### 文書の抜粋:
---*---
18世紀京都画壇の鬼才たちの中でも、最も激烈な表現を指向した蕭白。20代後半には、室町時代の曽我派の直系にあたると自称して曽我姓を名乗りました。漢画を学び中国の仙人や聖人といった伝統的な故事を多く描いていますが、その表現は独創的で狂気に満ち、時に見る者の神経を逆なでし、混沌の渦へと落とし入れます。

曽我蕭白《雪山童子図》明和元年(1764)頃 三重・継松寺蔵

曽我 蕭白 《唐獅子図》 紙本墨画 双幅 各224.6×246.0cm 明和元年(1764)頃 三重・朝田寺 【展示期間】 2/9 –3/10

曽我 蕭白 《虎渓三笑図》紙本墨画 132.5×56.3cm 制作年不詳 千葉市美術館

長沢芦雪

京都・篠山の下級武士の子として生まれ、円山応挙に師事。応挙が創った写生画法を忠実にたどる弟子がほとんどを占める中で、大胆な構図と才気あふれる奔放な筆法で独自の画境を切り開き、エンターテイナー的な遊び心ある個性的な作品を多数遺しています。
3.1cm四方の小さな作品《方寸五百羅漢図》のユニークさに思わず笑みがこぼれました。

長沢 芦雪 《白象黒牛図屏風》 紙本墨画 六曲一双 各155.3×359.0cm 江戸時代中期(18世紀) 米国・エツコ&ジョー・プライスコレクション

長沢 芦雪 《牡丹孔雀図》紙本着色 二曲一双 天明二年 166.9×184.6cm 米国・エツコ&ジョー・プライスコレクション

長沢 芦雪 《猛虎図》絹本墨画淡彩 一幅 163.5×131.0cm 米国・エツコ&ジョー・プライスコレクション

長沢 芦雪 《方寸五百羅漢図》絹本墨画淡彩 一幅 寛政十年(1798年) 3.1×3.1cm

岩佐又兵衛

辻惟雄氏の修士論文としても扱われ、同氏のライフワークとも言えるのが岩佐又兵衛です。
謎の浮世絵師といわれる又兵衛に触れる作品は自画像や絵巻を含んで約20点見ることが出来ます。

このゾーンの見せ方は辻氏のこだわりが詰め込まれているかのように、絵巻は上から間近に鑑賞出来て非常に見やすかったです。

岩佐 又兵衛 《山中常盤物語絵巻 第四巻(十二巻のうち)》 紙本着色 一巻 34.1×1259.0cm
江戸時代初期(17世紀前半) 静岡・MOA美術館 【展示期間】 2/9〜3/10

岩佐 又兵衛 《洛中洛外図(舟木本)》 六曲一双 紙本金地着色 各162.7×342.4cm 東京国立博物館

狩野山雪

狩野山雪は、伝統的な画題を独自の視点で再解釈し、垂直や水平、二等辺三角形を強調した理知的な幾何学構図で知られます。
---*---
### やること:
上の画家たちの紹介文のうち、「長沢 芦雪 《方寸五百羅漢図》絹本墨画淡彩」から「来て非常に見やすかったです。」までを、両端の語句も含めてそのまま書き写してください。

### 渡された一覧:
---*---
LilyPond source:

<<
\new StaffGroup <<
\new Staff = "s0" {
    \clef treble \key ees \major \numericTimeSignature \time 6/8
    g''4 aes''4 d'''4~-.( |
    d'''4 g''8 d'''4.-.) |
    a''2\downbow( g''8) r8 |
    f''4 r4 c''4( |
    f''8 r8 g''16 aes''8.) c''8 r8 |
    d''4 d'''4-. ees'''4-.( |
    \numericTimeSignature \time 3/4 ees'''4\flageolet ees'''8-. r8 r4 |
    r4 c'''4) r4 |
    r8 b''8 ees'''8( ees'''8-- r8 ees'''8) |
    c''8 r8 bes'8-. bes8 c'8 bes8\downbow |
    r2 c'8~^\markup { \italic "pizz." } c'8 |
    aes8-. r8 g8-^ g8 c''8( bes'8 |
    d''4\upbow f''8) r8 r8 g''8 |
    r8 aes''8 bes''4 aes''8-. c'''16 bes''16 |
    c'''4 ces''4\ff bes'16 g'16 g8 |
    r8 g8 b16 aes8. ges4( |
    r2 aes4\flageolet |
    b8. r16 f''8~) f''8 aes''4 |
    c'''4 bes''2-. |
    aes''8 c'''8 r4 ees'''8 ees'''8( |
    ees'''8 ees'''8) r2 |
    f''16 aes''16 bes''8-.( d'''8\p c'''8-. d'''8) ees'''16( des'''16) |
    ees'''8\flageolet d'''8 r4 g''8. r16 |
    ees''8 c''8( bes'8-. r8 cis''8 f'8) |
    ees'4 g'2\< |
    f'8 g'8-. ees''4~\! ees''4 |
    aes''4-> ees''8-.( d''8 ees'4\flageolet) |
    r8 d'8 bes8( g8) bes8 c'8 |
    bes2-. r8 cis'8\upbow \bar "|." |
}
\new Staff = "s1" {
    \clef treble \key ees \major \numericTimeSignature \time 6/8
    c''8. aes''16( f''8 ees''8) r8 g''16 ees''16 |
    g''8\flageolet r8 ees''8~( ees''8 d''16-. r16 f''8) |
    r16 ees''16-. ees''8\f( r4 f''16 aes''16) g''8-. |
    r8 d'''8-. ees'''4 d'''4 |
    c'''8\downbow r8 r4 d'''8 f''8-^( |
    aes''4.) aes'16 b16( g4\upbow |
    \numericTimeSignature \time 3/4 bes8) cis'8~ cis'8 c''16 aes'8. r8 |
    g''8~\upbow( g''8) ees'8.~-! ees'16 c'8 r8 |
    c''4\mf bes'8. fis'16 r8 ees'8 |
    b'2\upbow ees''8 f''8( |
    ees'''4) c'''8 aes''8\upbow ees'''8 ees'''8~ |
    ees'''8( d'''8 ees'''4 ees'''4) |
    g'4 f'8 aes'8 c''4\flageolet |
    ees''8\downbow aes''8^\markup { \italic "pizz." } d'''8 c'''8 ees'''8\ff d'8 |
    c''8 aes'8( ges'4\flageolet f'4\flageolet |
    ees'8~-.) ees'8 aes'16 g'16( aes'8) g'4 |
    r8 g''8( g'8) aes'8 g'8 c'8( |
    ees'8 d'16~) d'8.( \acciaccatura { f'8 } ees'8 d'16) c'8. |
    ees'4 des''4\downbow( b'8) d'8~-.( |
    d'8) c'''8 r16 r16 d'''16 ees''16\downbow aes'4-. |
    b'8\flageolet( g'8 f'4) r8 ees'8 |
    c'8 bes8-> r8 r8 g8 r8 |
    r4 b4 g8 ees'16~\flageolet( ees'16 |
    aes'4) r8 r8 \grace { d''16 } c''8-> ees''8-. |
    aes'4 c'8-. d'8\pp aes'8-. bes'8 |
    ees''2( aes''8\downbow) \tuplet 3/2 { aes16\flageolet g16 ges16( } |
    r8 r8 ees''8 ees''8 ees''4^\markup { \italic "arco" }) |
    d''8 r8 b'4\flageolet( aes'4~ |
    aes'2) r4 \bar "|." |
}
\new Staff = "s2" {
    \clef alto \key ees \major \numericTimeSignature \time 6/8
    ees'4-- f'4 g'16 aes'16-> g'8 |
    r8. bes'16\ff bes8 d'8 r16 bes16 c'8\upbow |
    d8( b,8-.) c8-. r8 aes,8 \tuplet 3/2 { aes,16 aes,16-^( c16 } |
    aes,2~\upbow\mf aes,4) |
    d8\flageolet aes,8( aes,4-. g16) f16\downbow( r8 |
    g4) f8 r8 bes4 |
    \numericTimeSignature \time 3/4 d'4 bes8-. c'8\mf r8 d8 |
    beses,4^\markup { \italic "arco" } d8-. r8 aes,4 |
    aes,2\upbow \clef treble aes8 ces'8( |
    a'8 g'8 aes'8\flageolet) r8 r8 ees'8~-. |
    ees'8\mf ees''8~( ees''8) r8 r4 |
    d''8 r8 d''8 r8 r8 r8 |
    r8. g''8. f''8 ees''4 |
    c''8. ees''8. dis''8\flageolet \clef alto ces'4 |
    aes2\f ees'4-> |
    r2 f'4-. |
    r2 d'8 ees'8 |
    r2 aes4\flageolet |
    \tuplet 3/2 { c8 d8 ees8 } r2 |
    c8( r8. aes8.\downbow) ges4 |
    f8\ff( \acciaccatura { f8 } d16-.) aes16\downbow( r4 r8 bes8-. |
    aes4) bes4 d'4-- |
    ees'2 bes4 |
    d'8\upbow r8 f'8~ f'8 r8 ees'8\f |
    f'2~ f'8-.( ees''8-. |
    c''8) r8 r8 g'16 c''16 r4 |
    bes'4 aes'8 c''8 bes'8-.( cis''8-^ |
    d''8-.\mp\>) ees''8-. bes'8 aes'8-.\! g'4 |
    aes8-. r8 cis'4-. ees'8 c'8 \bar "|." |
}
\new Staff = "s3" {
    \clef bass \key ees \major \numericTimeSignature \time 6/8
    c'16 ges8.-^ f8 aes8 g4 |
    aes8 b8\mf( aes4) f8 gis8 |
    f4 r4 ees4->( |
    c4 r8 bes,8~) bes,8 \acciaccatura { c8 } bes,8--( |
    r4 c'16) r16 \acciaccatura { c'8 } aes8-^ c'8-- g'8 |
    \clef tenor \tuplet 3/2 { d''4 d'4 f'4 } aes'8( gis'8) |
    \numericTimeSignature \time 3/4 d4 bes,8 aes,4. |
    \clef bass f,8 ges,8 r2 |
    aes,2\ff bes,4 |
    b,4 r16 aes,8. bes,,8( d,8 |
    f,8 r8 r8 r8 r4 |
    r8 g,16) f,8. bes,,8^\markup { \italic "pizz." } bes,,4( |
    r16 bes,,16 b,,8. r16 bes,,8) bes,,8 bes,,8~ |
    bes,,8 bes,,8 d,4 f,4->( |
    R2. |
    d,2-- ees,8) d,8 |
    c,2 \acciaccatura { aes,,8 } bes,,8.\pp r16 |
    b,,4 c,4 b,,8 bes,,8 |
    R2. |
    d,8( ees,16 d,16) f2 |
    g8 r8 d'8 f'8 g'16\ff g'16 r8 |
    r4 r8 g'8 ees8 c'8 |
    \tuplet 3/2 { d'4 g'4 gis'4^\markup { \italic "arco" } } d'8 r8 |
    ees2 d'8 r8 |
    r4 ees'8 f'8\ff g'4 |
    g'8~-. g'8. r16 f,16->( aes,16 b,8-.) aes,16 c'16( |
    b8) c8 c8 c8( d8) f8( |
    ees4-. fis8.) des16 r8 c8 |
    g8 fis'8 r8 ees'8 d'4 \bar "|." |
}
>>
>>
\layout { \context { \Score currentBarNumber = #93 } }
---*---
### 答え:
長沢 芦雪 《方寸五百羅漢図》絹本墨画淡彩 一幅 寛政十年(1798年) 3.1×3.1cm

岩佐又兵衛

辻惟雄氏の修士論文としても扱われ、同氏のライフワークとも言えるのが岩佐又兵衛です。
謎の浮世絵師といわれる又兵衛に触れる作品は自画像や絵巻を含んで約20点見ることが出来ます。

このゾーンの見せ方は辻氏のこだわりが詰め込まれているかのように、絵巻は上から間近に鑑賞出来て非常に見やすかったです。